The potential application of probiotic fungi for the large-scale propagation of Bactrocera dorsalis
Author of the article:MA Qiong-Ke GUO Qiong-Yu YAO Zhi-Chao CAI Zhao-Hui LI Xiao-Xue GU Jian WANG Shan-Shan ZHENG
Author's Workplace:Institute of Urban and Horticultural Pests, College of Plant Science and Technology, Huazhong Agricultural University, Wuhan 430070, China; Institute of Urban and Horticultural Pests, College of Plant Science and Technology, Huazhong Agricultural University, Wuhan 430070, China; Institute of Urban and Horticultural Pests, College of Plant Science and Technology, Huazhong Agricultural University, Wuhan 430070, China; Institute of Urban and Horticultural Pests, College of Plant Science and Technology, Huazhong Agricultural University, Wuhan 430070, China; Institute of Urban and Horticultural Pests, College of Plant Science and Technology, Huazhong Agricultural University, Wuhan 430070, China; Institute of Urban and Horticultural Pests, College of Plant Science and Technology, Huazhong Agricultural University, Wuhan 430070, China; Institute of Urban and Horticultural Pests, College of Plant Science and Technology, Huazhong Agricultural University, Wuhan 430070, China; Institute of Urban and Horticultural Pests, College of Plant Science and Technology, Huazhong Agricultural University, Wuhan 430070, China;
Key Words:Bactrocera dorsalis; Hanseniaspora uvarum; response surface methodology; artificial diet; sterile insect technique
Abstract:
[Objectives] To determine the optimal larval feed formula for Bactrocera dorsalis by changing the ratio of yeast, wheat bran and Hanseniaspora uvarum (a symbiotic, beneficial fungus that lives in the
intestines of B. dorsalis) in the diet, and thereby improve
the large-scale propagation of B. dorsalis. [Methods]

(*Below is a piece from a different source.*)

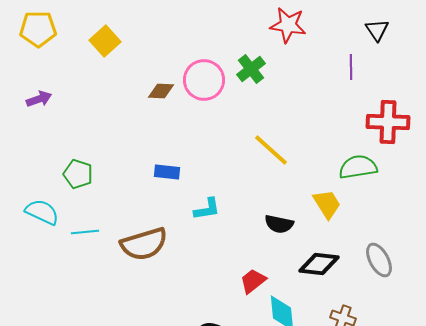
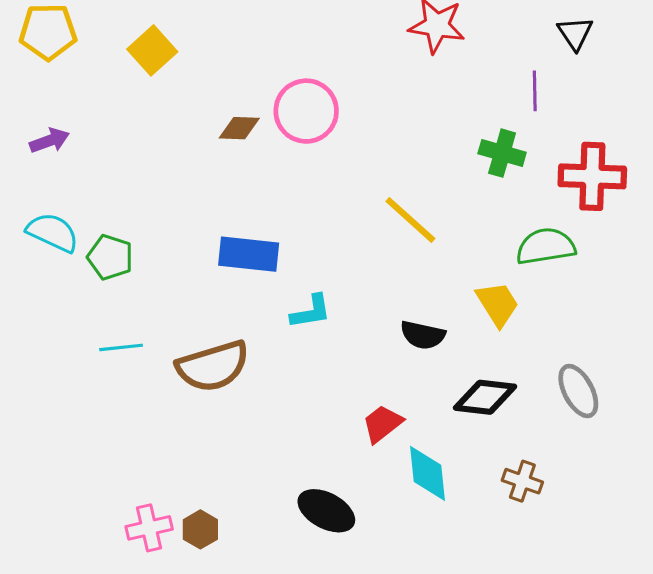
green cross: (251, 69) -> (502, 153), moved, turned -36
blue rectangle: (167, 172) -> (249, 254), size x1.5
cyan semicircle: (42, 212) -> (53, 232), moved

Response Surface Methodology
(RSM) was used to design the ratio of yeast : wheat bran : H. uvarum, in
an artificial diet. The developmental duration of larvae, pupal weight and the
adult emergence rate of B. dorsalis raised on each diet were then
measured and compared, and the cost of each diet calculated. An optimal diet
was developed based on the results, and the development duration of larvae,
pupal weight, adult emergence rate, and the cost saving potentially achieved by
feeding larvae this diet, predicted. Larvae were then fed the optimal diet and
their developmental duration, pupal weight and adult emergence rate compared to
the predicted values. [Results] The
antagonistic, or synergistic, effects of yeast, wheat bran and H. uvarum significantly affected the duration of the larval period, pupal weight and
adult emergence rate (P < 0.000 1). Adding H. uvarum to the
diet reduced the amount of yeast and thereby the cost. The optimal larval feed
formula predicted by the RSM model for a single batch of artificial feed (375
g) included 3.13 g of yeast, 87.45 g of wheat bran, 4.42 g of H.uvarum liquid,
40 g of corn meal, 40 g of sucrose and 200 mL of water. The artificial
diet is 2.35 yuan cheaper than the conventional diet, and the percentage cost
saving for the three main components (yeast, wheat bran and H. uvarum)
is 74.35%. The development of larvae fed the optimal diet was 8.76 d, 0.8
d shorter than the predicted value, the average pupal weight was 13.85 mg and
the adult emergence rate was 93.76%. There was no significant difference
between the predicted and actual values obtained using the optimal diet. [Conclusion] RSM is a useful tool for
optimizing feed formulae. Incorporating the fungus H. uvarum into the
artificial diet has the potential to both improve, and reduce the cost of, the
large-scale, commercial propagation of B. dorsalis.